▶ [Study material]:

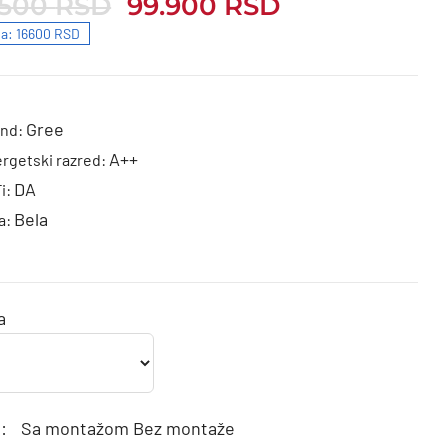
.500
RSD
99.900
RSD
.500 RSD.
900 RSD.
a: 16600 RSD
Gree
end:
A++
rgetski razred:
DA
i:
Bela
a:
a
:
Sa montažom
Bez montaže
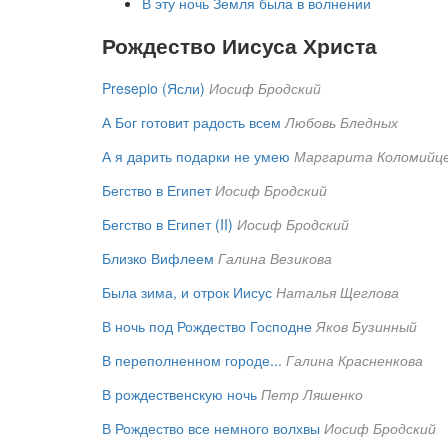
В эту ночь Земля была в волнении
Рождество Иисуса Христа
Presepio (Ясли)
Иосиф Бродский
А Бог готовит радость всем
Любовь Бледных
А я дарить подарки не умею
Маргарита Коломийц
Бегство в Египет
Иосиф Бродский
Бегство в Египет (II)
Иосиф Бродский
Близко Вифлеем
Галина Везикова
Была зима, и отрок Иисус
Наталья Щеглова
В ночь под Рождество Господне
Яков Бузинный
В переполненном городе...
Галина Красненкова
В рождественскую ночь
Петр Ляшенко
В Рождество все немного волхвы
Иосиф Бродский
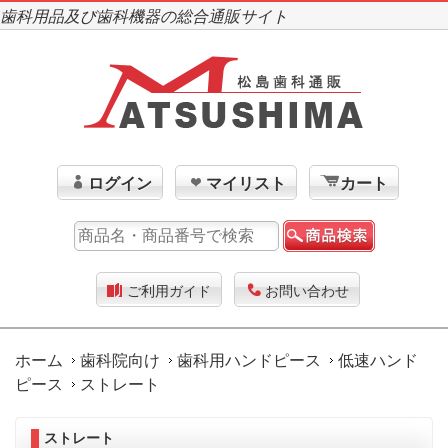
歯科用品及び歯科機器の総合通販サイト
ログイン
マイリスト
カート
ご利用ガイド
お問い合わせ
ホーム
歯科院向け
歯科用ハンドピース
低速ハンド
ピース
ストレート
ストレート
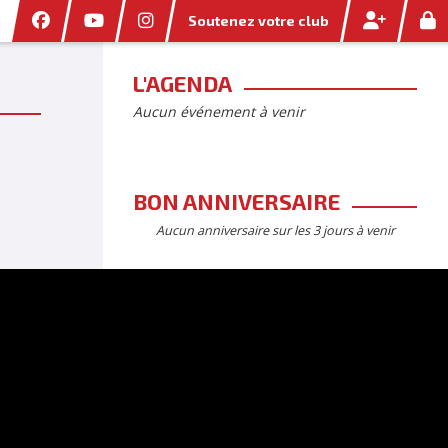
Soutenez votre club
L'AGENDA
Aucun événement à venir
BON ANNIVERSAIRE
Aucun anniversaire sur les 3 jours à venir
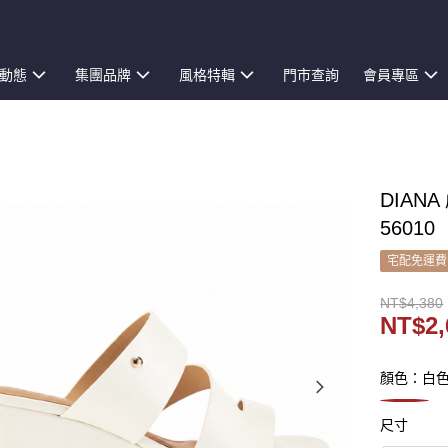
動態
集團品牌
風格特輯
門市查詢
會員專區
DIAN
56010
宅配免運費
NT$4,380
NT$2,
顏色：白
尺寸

---

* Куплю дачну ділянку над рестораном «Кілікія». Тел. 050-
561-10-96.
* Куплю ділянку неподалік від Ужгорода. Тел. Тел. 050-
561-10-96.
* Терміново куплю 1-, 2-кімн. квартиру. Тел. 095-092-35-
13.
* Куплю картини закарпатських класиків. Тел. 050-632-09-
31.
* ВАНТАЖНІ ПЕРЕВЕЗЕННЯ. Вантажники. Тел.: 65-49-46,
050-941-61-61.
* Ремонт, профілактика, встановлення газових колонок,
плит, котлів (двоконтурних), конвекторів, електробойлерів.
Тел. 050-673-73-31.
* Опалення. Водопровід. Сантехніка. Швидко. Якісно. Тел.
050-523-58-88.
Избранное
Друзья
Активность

▶ [Activity]:
Find each line of the data above that holds the word "venir", then copy it.

▶ [Solution below]:
Aucun événement à venir
Aucun anniversaire sur les 3 jours à venir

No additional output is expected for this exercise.